EXCERPT PROVIDED:
□ □ □ □ □ □ □

In the Carleton Hotel at Cannes, a small group of journalists have navigated the maze-like hallways, made it through a series of security checkpoints and eventually brought to a suite to sit in rows and hear Cate Blanchett, Shia LaBeouf and George Lucas talk about the making of Indiana Jones and the Kingdom of the Crystal Skull. Despite the bizarre timing of the interviews -- Paramount scheduled the press day before the press screening of the film -- rendering the experience slghtly awkward, LaBeouf, Blanchett and Lucas were relaxed and charming as they took hypothetical questions, general inquiries and wild guesses about the film. Cinematical was there to hear George Lucas talk about the politics of Indy, LaBeouf explain why his switchblade skills needed work and Blanchett talk about being directed by her children, and much more

George, was it really important to have the space alien element to the story? The legend about this movie is that it was held up because you wanted to have the Area 51 segment in there. Is that true, and why is it so important to have the aliens in there?

George Lucas: Well, these movies don't work without an object that they're going after that is supernatural and that is a real object that people believe in – whether it's actually true or not true – whether it's the Ark of the Covenant, whether it's the Holy Grail, these are things that are mythological artifacts that have real mythology. It's not made-up Hollywood, by me or by anyone else, it's the real deal. So I had to have something that would be the real deal. When we finished the third film, we didn't know if we were gonna make (a next) movie. ...
George Lucas (continued): We signed on for three movies, we did our three movies, and that was the end of it. It was especially true for me, because I was the one who had to come up with the next story, and we'd struggled so hard with the last one, and even the second one. The only one we had a really good MacGuffin on, so to speak, was the first one. So I said, "well, don't worry, we'll never do another one of these unless we come up with something." When I thought about the fact that we would have to deal with Harrison in a later age, you know, he'd have to be in the fifties in order for the whole thing to work and for his age to be appropriate, and then I started thinking, "Well, gee, the obvious thing to go after is a film that's sort of... we were in the action-adventure serials of the thirties when he was in the thirties, so he would be in the B-movies of the fifties, which were kind of science-fiction movies." That was really how that thing grew. I came up with that and the idea that something from that genre, it seemed to me that was a really good idea for a MacGuffin. And, of course, the others said, "We're not doing alien movies." So we discussed that for about ten years... (Laughs) Ironically, I went off and did ten years on my alien movie, Steve went off and did War of the Worlds and his alien movies, and so, while we were all off doing alien movies, saying we weren't gonna do another alien movie, we finally came together and found something that was different, that wasn't quite what my original idea had been, a modified version that everyone seemed to get excited about.

□ □ □ □ □ □ □

TASK OBJECTIVE: Resume the Cannes interview about the fourth Indiana Jones film from where it stops. The records are unrelated to this.

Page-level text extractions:
□ □ □ □ □ □ □

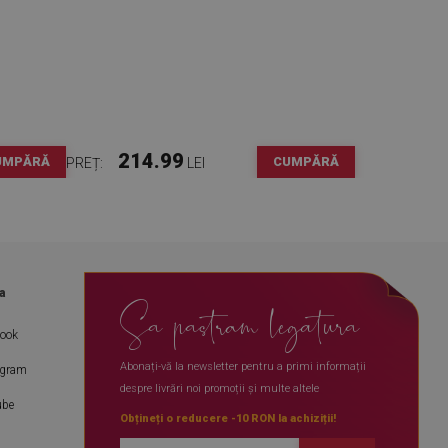
214.99
UMPĂRĂ
CUMPĂRĂ
PREȚ:
LEI
a
Sa pastram legatura
book
Abonați-vă la newsletter pentru a primi informații
agram
despre livrări noi promoții și multe altele
ube
Obțineți o reducere -10 RON la achiziții!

□ □ □ □ □ □ □

WRITTEN RESPONSE:
There's no movie without Harrison Ford, I think, so did you have to arm-wrestle him back into this? Was he reluctant?

GL: No, Harrison was the impetus, he was the one that kinda wanted to do it... Steven was the one who sorta didn't want to do it, and I was the one that said, "Well, I can't think of anything to do," so we were caught in that. Harrison's saying, "I wanna go out and do something," and I'm saying, "I can't think of anything to do," and Steve's saying, "I wanna stay home and watch television so I can be with my kids." So, you know, that was kind of the way we went for quite a while, and then there was the fact that we couldn't get our schedules together in order to do it, it was hard.

We haven't seen the movie yet, but I've always just assumed that Shia's going to be playing Indy's son in this movie. Is that true?

Shia LaBeouf: That's an assumption.

GL: That is an assumption. That's an assumption, sir.

So talk a little bit about coming onto this project, then.

SL: It's terrifying and exciting, and even if you're welcomed, the scope of it, it's daunting. You get past that, the fact that George Lucas is George, and Cate Blanchett is Cate, and Harrison Ford is Harrison, and... it's very scary. You can giggle, because you're George Lucas, but it was very scary for me, and it eased up in the first couple of weeks. The way that we started with the schedule, we sort of jumped right into stunts, and then you find this mutual respect with Harrison, who isn't warm immediately, so once we developed a friendship type of thing, everything became easier.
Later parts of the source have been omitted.